Page 52 of Confounding Oaths

Font Size:

“Do they?” asked the elder Mr. Caesar, placidly.

Miss Anne nodded. “That’s what Mr. Bygrave says.”

“I thought you’d gone off Mr. Bygrave,” observed Lady Mary.

At that, Miss Anne’s face fell. “I think he’s gone off me.”

Her father, however, was not quite ready to change the subject. “Try to remember, Anne, that those who mistrust the Irish also mistrust me.”

“Don’t be silly, Papa,” replied Miss Anne with a confidence born of limited experience. “Mr. Bygrave has never been anything but cordial to you.”

“A man can be very cordial when another man has a pretty daughter.”

This piety was boring me, and so I continued upwards. Miss Caesar, I suspected, would be doing nothing interesting until the Lady returned, and so I went to call instead on her brother.

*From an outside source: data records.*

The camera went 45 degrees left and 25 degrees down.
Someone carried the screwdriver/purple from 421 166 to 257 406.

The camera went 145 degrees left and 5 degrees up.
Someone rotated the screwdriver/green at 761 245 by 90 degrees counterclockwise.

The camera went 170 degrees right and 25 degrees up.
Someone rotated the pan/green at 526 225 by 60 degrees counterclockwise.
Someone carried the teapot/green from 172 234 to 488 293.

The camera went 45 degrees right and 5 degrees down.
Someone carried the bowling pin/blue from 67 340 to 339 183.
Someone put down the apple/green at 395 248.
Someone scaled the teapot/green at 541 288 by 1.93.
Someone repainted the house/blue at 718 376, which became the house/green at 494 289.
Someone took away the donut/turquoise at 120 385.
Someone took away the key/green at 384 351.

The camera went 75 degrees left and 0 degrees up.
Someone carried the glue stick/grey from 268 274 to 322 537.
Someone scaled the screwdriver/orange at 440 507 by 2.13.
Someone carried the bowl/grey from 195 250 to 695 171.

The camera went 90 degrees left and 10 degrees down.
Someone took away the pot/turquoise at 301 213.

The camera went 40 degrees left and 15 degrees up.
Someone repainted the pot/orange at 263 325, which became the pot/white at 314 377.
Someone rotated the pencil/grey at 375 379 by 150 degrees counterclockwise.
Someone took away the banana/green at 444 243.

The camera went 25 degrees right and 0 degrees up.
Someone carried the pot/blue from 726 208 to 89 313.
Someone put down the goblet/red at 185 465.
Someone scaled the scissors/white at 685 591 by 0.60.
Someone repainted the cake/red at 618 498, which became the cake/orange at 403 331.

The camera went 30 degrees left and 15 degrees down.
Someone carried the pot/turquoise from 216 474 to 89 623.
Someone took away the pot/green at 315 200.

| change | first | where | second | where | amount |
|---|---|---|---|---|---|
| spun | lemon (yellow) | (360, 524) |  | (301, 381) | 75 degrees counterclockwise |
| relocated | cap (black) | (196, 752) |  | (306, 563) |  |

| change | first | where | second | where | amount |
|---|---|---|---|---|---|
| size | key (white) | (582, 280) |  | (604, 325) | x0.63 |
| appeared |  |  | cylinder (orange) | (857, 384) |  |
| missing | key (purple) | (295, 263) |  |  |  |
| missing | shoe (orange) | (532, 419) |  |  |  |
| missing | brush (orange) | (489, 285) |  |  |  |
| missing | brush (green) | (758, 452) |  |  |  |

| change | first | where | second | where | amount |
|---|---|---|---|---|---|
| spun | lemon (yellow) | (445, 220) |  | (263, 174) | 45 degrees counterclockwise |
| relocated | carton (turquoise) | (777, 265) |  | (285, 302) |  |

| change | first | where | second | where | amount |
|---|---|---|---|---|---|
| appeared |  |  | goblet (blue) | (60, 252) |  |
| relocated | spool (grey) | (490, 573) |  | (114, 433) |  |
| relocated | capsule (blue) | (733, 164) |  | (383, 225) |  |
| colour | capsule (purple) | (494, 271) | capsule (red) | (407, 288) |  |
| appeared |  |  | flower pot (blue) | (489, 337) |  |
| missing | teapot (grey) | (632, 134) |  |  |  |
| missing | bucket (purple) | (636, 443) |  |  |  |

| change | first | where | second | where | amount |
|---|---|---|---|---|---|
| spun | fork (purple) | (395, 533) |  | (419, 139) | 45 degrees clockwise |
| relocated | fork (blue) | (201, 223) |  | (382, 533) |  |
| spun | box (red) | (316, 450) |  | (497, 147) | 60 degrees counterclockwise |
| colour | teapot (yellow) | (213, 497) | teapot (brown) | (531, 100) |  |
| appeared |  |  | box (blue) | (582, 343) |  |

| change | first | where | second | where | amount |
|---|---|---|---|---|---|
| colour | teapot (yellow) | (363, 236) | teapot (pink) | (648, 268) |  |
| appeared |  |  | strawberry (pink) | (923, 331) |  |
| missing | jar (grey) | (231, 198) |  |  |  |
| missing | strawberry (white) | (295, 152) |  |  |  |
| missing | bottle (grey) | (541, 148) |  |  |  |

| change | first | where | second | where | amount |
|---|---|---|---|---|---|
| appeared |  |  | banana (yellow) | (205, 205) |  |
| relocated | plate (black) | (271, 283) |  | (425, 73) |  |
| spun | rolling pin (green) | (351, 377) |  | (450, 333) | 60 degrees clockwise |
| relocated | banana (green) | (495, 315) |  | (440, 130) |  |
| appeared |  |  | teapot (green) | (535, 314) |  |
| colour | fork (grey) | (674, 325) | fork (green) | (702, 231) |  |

The sun being well up, even Mr. Caesar’s exhaustion and ideological commitment to the life of a gentleman could not quite keep him abed. The presence of Captain James might have provided him with some incentive, but the captain was already stirring restlessly, moving the arrangement from romantic to pointed.

Once the early morning birdsong was drowned out by the hoofbeats and cries of a busy London street, Captain James could justify indolence no longer. He swung himself out of bed, grabbed his jacket, and was instantly ready to face the day. Mr. Caesar propped himself up on his elbows and looked over at him.

“Going so soon?”

“We should be up. Have to keep moving.”

Mr. Caesar looked sceptical. “Do we, actually?”

“Got a fairy to catch and a cult to outrun.”

Accepting, albeit grudgingly, the necessity of activity, Mr. Caesar peeled himself out of bed and began to dress. Then he continued dressing. And continued to continue dressing.

Already jacketed and booted, Captain James watched with growing disbelief. “Do you do this every day?”

“Unless I’m in chambers. Then there’s a wig.”

Captain James considered the spectacle before him. Mr. Caesar had dealt with stockings and breeches and was now taking a moment to ensure that these latter garments hugged the contours of his thighs in the way that fashion dictated before moving on to the complex layers that would adorn his upper body. “Shouldn’t you have somebody to help you with this?”

“We can’t afford a valet, and it would be both unfair and unseemly to ask Nancy.”

With an indulgent half smile, Captain James picked up Mr. Caesar’s shirt and held it out for him in a passing imitation of a gentleman’s personal gentleman.

“You don’t have to—”

“I do if I want to get out of here before noon.”

So Mr. Caesar let himself be helped into his shirt. Then his waistcoat. Then his tailcoat. And while this would have been perfectly ordinary behaviour had his assistant been an employee, it was different when it was a man he had lain with, and who had saved him from violence. There was an intimacy to the interaction to which he was unaccustomed. The warmth of the captain’s hands as he smoothed—inexpertly, if Mr. Caesar was honest—the creases from his clothes. The scent of him as he helped to settle his jacket.

“You’ll need to do your own cravat,” Captain James whispered in his ear.

This came as something of a relief; Mr. Caesar would never have trusted anybody else to tie his neckcloth.

Standing in front of a full-length mirror with Captain James behind him, Mr. Caesar tried to focus on his knots. It was proving more difficult than he expected. This, then, was another experience to which he was unaccustomed. As an avowed sodomite, Mr. Caesar had been with many men, had even liked some of them as people, but he had neveroncehad a lover who could distract him from his personal grooming.

“Pretty soon,” said the captain, far too close to be convenient but nowhere near close enough, “you and me are going to need to have a tough conversation.”

A little embarrassed at the intensity of his own response, Mr. Caesar shuddered. “About what?”

“About whether we’re using your sister as bait.”

The fact that Mary’s predicament had not, in that exact moment, been the first thing on his mind made Mr. Caesar feel like a terrible brother. Then again, if it had been he would have felt like a failure as a gentleman. “I’m sorry, I must have misheard. I could have sworn you said we needed to talk about using my sister as bait.”